Thursday, June 6, 2013

Don't get stuck in the "Why Me" Syndrome

I've heard 'Why Me?' so often after something bad happens to someone that I am almost deaf to it by now.
As a child, I gave in to Why Me a couple of times when I watched other boys in the neighborhood run off and leave me sitting on the green wooden steps of our flat or hopped out of a hospital bed to take a step and discovered the doctor's surgeries on my hips had destroyed my ability to lift me legs.
You can say why not me? Or, 'thank God that wasn't me ...' and fill in the blank. That's not nice, though.
You also can try to help someone caught in the self-pitying quicksand of Why Me.
The Why Me Syndrome gives the false, perhaps unconscious, notion that we, as humans, can control everything that occurs in our lives. Don't we wish.
Or we can control others, or their behavior, or the random events in nature like getting struck by lightning, a 1-in-3-million occurrence.
Instead, let's respond by saying: 'OK, that happened and what can I or we do about it' to adjust?
Being flexible and able to cope is a gift I've noticed successful able-bodied or disabled people just have as part of their being.
I fell going across the stage once at Osborn High School in an auditorium gathering and got up and said: "I'm in good company. President Franklin Roosevelt fell more than once and got up and kept on going."
One might not like the conservatism of Michigan's Gov. Rick Snyder but there is absolutely no doubt his mantra, Relentless Positive Action, is a darn good idea. That makes him a winner.
One learns when born with a disability as I was in the age before the pre-enlightenment that the best attitude in life is there is no such thing as "I can't" and there's nothing inside of me that will let me quit. That is a tough deal but it gets one past the barriers.
I admit, now that I am old, I have been cruel to others when it comes to their attitude.
As a 15-year-old with testosterone raging who just had major operations on both hips, I yelled at a girl who had a broken leg who refused to get out of her wheelchair and walk up a few wooden steps in physical therapy.

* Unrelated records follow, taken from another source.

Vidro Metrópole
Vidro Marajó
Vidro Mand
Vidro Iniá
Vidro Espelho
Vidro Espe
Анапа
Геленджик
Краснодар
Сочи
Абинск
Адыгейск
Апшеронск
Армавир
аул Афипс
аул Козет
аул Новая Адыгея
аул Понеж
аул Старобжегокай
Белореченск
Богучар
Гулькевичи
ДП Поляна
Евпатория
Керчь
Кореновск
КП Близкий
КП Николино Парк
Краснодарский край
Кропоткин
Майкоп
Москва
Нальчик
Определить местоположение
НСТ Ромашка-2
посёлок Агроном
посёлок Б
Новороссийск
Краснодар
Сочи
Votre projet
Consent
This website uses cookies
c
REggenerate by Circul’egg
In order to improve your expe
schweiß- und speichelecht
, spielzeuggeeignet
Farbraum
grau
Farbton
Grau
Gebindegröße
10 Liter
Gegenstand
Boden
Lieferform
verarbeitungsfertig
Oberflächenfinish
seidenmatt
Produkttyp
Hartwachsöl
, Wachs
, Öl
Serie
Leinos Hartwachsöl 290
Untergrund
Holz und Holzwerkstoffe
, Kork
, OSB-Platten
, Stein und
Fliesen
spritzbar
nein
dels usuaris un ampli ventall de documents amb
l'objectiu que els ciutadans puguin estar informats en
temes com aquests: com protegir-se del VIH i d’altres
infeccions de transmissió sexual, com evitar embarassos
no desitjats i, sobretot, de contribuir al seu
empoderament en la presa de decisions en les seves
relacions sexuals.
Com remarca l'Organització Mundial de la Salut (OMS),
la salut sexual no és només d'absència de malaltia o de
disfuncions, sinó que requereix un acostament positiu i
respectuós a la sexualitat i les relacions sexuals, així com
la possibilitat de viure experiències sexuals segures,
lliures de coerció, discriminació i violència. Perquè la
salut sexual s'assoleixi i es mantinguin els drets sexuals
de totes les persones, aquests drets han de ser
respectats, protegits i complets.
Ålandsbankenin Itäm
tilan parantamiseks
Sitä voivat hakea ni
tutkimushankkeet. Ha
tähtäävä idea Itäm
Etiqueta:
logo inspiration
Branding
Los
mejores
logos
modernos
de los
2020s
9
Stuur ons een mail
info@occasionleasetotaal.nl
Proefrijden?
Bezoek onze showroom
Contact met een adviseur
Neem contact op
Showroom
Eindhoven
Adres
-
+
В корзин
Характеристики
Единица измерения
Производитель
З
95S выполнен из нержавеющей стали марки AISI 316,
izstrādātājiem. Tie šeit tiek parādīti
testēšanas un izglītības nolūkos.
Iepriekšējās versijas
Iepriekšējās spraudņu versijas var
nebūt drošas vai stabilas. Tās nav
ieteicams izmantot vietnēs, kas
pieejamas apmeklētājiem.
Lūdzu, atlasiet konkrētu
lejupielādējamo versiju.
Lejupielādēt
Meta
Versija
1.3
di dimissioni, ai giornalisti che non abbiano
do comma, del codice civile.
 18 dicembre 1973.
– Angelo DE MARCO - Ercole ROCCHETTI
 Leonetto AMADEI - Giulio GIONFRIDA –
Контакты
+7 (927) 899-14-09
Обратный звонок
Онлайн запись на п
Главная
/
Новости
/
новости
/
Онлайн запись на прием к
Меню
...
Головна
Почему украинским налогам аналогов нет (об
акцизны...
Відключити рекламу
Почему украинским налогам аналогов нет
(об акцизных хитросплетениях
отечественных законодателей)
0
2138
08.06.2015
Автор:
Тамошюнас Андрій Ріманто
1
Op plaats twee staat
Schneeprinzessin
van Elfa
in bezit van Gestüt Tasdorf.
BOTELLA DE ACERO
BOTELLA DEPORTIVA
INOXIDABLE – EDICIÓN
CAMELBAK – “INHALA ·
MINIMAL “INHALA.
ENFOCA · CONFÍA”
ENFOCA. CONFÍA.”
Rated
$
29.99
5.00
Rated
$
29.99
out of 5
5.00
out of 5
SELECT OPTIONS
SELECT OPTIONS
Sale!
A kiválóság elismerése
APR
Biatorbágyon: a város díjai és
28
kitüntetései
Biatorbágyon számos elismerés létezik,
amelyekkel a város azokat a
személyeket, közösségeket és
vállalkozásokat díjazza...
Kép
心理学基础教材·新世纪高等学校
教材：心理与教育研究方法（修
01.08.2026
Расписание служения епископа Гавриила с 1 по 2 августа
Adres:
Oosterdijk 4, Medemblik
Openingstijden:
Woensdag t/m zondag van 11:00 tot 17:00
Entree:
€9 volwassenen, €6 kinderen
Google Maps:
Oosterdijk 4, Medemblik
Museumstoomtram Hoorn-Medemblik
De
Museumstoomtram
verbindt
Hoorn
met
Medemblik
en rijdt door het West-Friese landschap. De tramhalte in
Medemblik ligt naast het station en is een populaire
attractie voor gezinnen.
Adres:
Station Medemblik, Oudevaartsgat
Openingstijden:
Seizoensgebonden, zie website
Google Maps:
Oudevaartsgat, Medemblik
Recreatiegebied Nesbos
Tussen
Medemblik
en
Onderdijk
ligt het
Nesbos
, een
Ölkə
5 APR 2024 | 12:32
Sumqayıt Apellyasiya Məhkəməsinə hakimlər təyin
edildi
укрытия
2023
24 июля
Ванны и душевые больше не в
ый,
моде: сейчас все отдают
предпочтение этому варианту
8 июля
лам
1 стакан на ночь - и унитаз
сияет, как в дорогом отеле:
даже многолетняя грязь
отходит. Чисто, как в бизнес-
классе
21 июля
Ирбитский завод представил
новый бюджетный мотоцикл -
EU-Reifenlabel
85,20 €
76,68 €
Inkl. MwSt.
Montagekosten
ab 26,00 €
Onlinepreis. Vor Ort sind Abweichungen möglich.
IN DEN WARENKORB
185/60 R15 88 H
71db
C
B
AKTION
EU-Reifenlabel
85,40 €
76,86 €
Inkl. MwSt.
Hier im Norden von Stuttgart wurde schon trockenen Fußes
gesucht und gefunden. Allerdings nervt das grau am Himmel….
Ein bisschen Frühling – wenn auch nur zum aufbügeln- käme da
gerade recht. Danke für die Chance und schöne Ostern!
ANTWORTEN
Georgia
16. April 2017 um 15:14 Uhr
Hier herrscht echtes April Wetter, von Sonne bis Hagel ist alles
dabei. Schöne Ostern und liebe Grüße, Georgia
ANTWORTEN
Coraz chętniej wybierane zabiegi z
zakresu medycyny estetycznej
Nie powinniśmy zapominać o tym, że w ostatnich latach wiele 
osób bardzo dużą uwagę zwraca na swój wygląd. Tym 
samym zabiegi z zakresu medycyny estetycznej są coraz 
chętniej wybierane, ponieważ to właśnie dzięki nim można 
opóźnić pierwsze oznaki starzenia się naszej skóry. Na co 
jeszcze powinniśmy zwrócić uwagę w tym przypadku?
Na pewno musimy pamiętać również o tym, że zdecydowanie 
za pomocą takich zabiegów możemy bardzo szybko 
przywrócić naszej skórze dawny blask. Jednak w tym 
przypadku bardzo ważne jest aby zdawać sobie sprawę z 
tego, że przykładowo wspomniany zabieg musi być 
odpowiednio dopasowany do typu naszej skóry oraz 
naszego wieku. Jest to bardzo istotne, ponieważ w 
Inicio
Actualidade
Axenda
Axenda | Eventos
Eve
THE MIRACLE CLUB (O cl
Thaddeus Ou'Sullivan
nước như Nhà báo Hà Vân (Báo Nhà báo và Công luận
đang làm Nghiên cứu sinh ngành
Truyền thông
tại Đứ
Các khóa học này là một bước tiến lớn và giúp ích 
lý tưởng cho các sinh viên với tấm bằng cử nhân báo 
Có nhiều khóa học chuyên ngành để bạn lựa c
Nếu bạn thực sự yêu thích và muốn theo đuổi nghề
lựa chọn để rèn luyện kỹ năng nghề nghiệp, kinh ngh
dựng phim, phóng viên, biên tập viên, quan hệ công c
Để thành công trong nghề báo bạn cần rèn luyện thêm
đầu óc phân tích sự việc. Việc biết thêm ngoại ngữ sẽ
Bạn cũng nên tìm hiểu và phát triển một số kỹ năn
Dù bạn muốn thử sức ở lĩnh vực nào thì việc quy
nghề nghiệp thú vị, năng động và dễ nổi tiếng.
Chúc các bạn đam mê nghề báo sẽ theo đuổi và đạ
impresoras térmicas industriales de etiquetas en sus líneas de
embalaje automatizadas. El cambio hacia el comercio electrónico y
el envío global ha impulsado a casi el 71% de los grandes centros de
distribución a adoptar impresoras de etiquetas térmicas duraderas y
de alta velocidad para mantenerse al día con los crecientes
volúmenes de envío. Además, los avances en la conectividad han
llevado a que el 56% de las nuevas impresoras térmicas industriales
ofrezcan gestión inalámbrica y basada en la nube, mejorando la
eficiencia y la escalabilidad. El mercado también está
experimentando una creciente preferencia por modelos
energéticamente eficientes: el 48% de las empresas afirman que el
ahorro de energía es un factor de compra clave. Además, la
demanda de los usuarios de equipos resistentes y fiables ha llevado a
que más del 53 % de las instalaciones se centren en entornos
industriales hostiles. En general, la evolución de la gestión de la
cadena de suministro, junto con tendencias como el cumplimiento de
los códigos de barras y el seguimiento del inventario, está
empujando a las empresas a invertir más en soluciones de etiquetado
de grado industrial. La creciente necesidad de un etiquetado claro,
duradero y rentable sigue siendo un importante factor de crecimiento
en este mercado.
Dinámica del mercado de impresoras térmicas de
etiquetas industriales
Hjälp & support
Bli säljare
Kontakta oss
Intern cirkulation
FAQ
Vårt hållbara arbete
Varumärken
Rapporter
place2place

"Hell," I said, "What are you moaning about? In a few weeks you will be walking normally."
My words did silence her for a while but her mother did her a disservice by telling her that she didn't have to do it now if she didn't feel like doing it.
My parents wouldn't stand for that guff, nor would my sisters, nor would my friends who really knew that I never believed I had a disability that disabled me from doing.
Like the scene in "Field of Dreams," dad and I played catch on the cracked cement driveway of our home. I had the bad habit of always reaching out with my right hand to catch a pitch instead of crossing over with my left gloved hand to catch the ball properly.
Dad would throw to the right harder and harder and I'd still do it wrong, so much so that I built up blisters on my palm.
Eventually, I learned to catch the pitch properly and that led to me playing baseball with the kids in the neighborhood with my sister, Rene, and I inventing reasonable accommodation. Rene, as an accommodation, would run the bases for me when I batted.
Saying "Why Me?" also significantly diminishes self.
It's not what happens, it is how a person, corporation or nation reacts to an event.
This nation has to quit worrying about jobs being created overseas and put our heads together and create new industries of perhaps serving one another. The Macomb-Oakland Regional Center, where I now work as a rights advocate at large/writer in residence, has created thousands of jobs for folks during the past 30 years by getting the 13,000 disabled people out of state institutions and into group homes and having providers hire people to help those with disabilities who need it.
The 76 million baby boomers are going to need such a system, so let's get going on that.
So don't worry about fate or destiny having it in for you because you are in a Why Me situation.
Face the reality of the situation, change it to your advantage as best as you can and power forward.
It's like the time, at age 63, I finished the Detroit Freep Marathon on a handcycle in 4:06. I was pissed. I missed beating the four-hour mark. But I noticed my friends and family celebrated that I finished the 26.2-mile race and the time was of little consequence. Then, I realized (thanks Jeff Kuehn) I had accomplished something noteworthy.
So trash Why Me and believe in self, others and God and you'll never have to sit on the sidelines of life and watch the young boys run off to have fun.